(Bounding box coordinate data)
· · ·

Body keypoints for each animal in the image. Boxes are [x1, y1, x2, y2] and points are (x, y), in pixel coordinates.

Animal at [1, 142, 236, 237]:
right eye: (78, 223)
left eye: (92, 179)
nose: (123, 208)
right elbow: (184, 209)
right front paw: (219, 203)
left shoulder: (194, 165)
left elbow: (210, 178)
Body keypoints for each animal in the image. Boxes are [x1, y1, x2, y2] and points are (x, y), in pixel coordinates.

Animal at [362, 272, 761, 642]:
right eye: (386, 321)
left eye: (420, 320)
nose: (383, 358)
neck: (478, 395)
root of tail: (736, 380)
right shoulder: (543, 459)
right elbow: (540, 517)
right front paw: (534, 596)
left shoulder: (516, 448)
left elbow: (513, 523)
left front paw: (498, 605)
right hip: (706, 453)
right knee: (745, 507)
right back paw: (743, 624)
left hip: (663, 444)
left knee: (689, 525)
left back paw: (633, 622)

· · ·

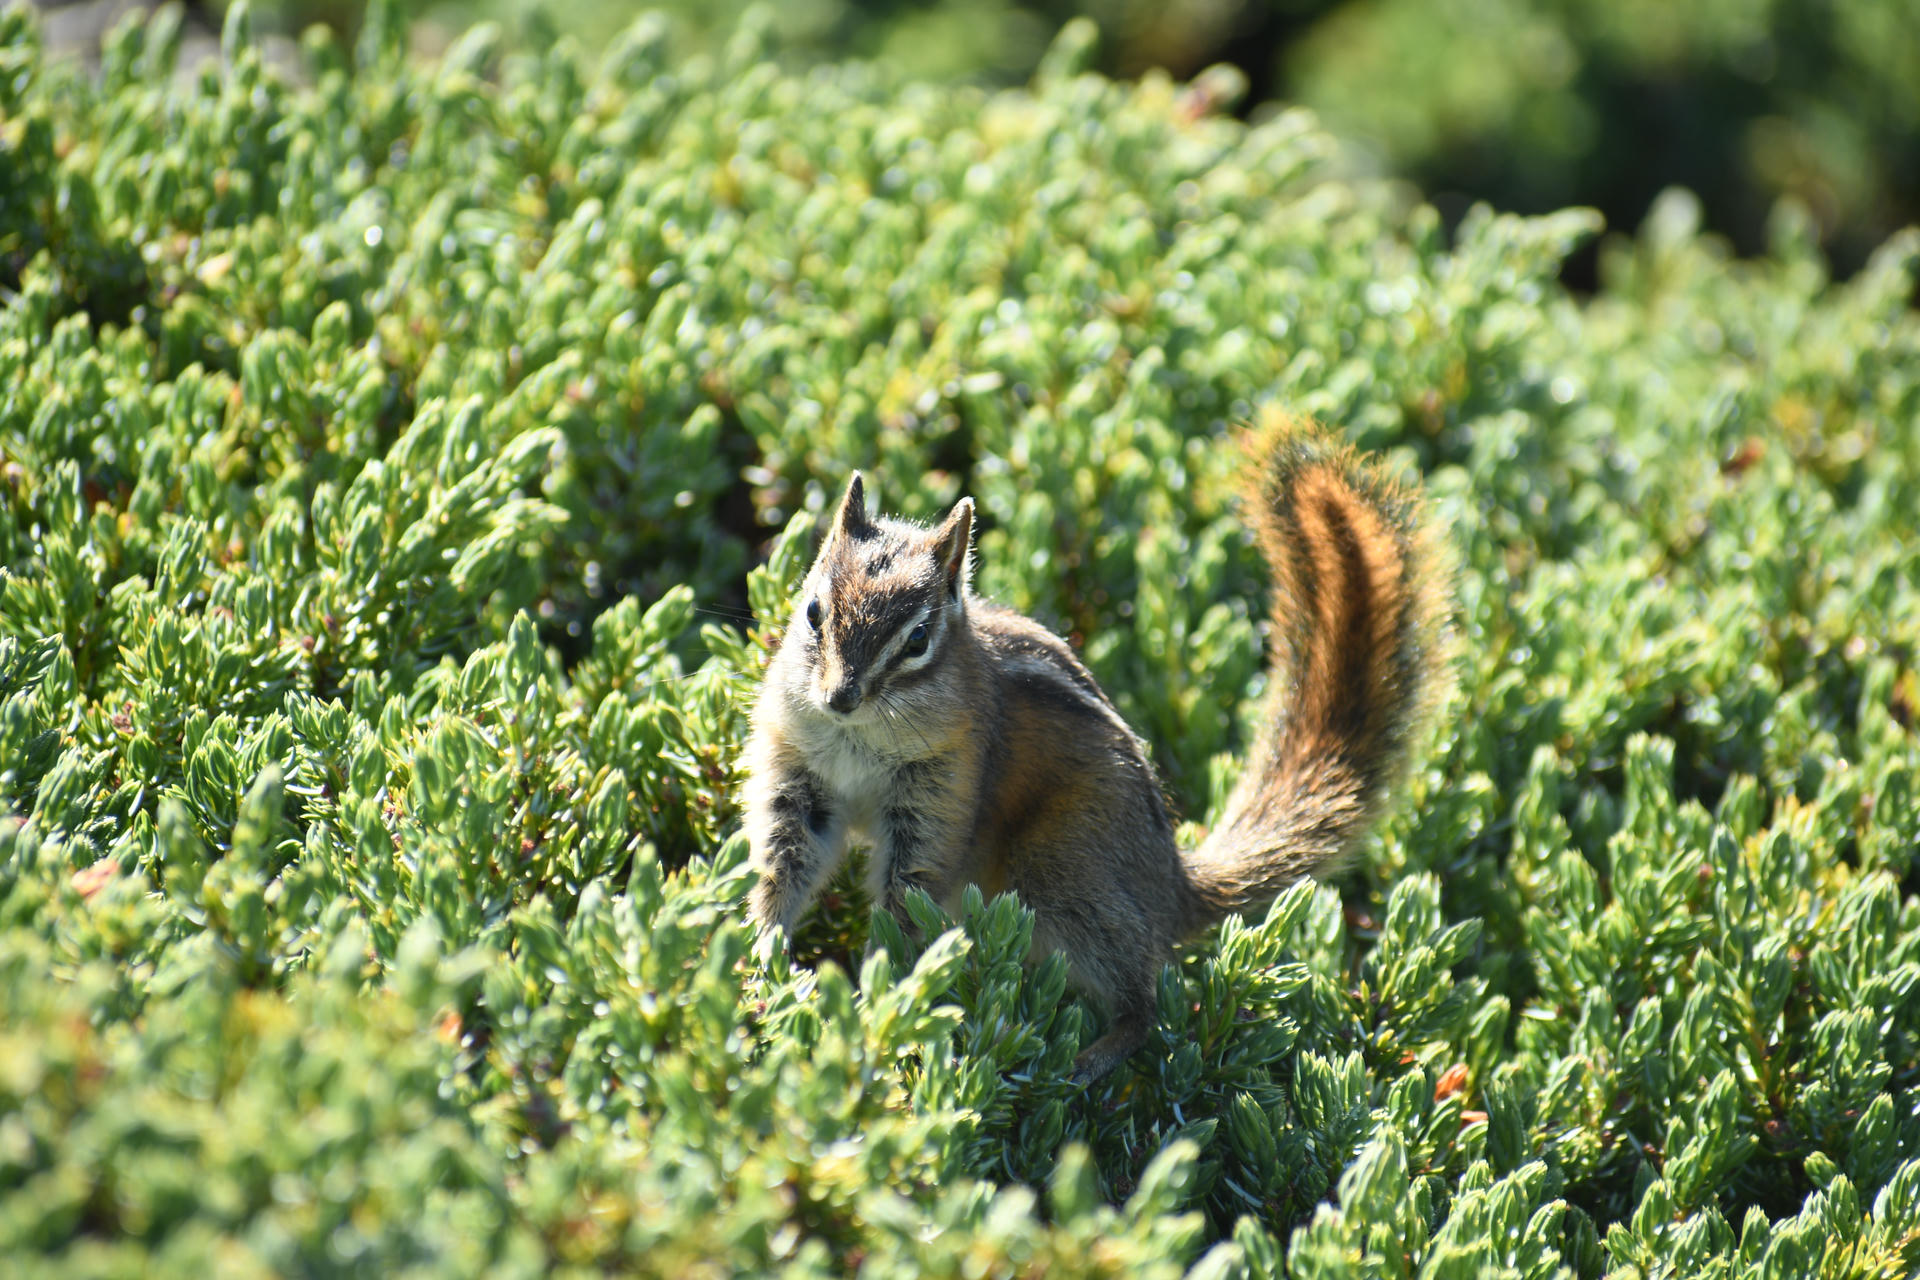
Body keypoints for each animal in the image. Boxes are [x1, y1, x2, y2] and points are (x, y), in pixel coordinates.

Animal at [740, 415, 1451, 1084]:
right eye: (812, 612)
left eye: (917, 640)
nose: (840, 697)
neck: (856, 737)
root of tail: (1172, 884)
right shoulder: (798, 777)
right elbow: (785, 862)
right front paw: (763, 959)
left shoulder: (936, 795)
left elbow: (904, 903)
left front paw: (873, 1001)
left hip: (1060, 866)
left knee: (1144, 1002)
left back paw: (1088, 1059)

· · ·

> **HOW TO COMPLETE THIS TASK**
Look above for the line with "right eye: (78, 223)" and the line with "left shoulder: (516, 448)". Write out those two lines and all the lines between them, exactly, and no others.

> **REPLY**
right eye: (78, 223)
left eye: (92, 179)
nose: (123, 208)
right elbow: (184, 209)
right front paw: (219, 203)
left shoulder: (194, 165)
left elbow: (210, 178)
Body keypoints for each animal in the image. Boxes are [x1, y1, x2, y2] and points are (x, y), in pixel coordinates.

Animal at [362, 272, 761, 642]:
right eye: (386, 321)
left eye: (420, 320)
nose: (383, 358)
neck: (478, 395)
root of tail: (736, 380)
right shoulder: (543, 459)
right elbow: (540, 517)
right front paw: (534, 596)
left shoulder: (516, 448)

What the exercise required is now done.